Parties in telescope case visit Mauna Kea to assess effects

HILO >> The parties involved in the case of the giant telescope that could be built atop Mauna Kea toured the summit to observe potential impacts of a $1.4 billion telescope project.

The site visit took place Monday ahead of an Oct. 11 hearing, which will be the second contested case hearing related to the Thirty Meter Telescope. There are about two dozen parties involved in the case, the Hawaii Tribune-Herald reported Tuesday.

Those against the project say it will desecrate land sacred to Native Hawaiians, while supporters argue that astronomy is an important part of Hawaiian culture.

People from both sides of the issue said Monday’s site visit went smoothly.

“It appears that everything the judge wanted in the site visit was accomplished,” said University of Hawaii spokesman Dan Meisenzahl. “We’re looking forward to the contested case hearing starting.”

The university system holds the master lease for the summit, and the telescope project pays $300,000 annually for a sublease.

Joseph Kualii Lindsey Camara, who opposes the telescope project, said the visit went well but he would have liked to spend more time touring the summit.

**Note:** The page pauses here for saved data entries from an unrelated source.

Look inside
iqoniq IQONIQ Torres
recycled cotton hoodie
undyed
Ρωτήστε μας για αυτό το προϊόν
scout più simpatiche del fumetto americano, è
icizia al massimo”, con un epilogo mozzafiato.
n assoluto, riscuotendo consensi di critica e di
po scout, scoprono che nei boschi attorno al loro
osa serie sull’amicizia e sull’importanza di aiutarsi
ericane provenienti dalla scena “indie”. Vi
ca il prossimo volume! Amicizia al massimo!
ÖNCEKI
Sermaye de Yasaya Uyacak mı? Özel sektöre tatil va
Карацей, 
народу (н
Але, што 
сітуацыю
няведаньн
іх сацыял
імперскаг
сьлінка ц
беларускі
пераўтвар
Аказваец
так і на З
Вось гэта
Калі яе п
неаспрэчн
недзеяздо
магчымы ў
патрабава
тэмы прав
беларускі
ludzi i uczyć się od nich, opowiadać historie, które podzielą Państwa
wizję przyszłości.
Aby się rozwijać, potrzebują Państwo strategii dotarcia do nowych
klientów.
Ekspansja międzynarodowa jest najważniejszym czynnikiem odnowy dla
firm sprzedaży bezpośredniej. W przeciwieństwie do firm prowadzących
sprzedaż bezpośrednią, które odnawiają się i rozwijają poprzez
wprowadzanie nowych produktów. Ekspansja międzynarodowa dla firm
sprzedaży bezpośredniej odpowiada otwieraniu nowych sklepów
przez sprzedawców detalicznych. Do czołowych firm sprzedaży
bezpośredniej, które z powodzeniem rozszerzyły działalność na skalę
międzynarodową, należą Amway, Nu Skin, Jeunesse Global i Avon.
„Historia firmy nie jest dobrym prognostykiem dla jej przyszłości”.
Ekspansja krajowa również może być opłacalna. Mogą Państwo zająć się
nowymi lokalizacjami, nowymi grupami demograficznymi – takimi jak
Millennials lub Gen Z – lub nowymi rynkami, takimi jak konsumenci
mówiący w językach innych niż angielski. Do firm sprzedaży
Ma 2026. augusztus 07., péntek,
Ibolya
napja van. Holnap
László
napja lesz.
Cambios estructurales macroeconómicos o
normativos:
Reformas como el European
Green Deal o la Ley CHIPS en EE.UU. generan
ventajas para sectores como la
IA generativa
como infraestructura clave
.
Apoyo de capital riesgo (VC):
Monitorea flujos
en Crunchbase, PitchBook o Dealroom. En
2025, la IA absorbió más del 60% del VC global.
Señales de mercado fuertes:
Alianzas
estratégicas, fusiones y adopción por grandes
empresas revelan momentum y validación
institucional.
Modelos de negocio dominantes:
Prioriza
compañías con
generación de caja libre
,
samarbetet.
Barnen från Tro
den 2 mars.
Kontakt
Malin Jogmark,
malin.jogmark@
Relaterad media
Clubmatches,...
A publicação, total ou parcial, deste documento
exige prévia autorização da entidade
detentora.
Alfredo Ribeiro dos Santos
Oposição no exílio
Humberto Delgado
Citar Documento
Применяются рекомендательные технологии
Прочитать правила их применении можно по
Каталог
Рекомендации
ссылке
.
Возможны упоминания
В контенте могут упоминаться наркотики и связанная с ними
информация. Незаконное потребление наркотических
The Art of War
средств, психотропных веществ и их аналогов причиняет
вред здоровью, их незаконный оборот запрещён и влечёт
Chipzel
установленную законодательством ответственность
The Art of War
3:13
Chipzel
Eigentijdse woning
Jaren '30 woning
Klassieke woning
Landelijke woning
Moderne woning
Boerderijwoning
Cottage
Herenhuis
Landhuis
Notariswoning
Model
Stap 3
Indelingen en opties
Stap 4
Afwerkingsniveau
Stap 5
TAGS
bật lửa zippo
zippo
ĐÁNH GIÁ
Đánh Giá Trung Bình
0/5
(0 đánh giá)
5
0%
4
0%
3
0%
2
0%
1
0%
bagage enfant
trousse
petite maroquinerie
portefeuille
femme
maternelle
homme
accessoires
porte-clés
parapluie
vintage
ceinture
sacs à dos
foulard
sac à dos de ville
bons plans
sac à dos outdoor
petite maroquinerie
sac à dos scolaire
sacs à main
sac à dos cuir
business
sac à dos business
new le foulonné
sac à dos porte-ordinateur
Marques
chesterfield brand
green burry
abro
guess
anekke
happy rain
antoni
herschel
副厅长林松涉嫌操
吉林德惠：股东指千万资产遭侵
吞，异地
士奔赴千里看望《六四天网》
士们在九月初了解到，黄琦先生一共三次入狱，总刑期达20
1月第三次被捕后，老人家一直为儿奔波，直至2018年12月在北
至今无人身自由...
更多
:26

“I think you get a better feel of the place, but it is what it is,” Camara said. “All of the areas are really different, you know? It’s a lot of different spaces.”

Construction of the telescope was halted last year after several protests on Mauna Kea. The state Supreme Court in December invalidated the project’s permit, ruling that the Hawaii Board of Land and Natural Resources should have held a hearing prior to issuing a permit to construct the telescope on land designated for conservation.

Next month’s contested case hearing is being overseen by retired Judge Riki May Amano and includes the original six parties to the first case as well as several new parties.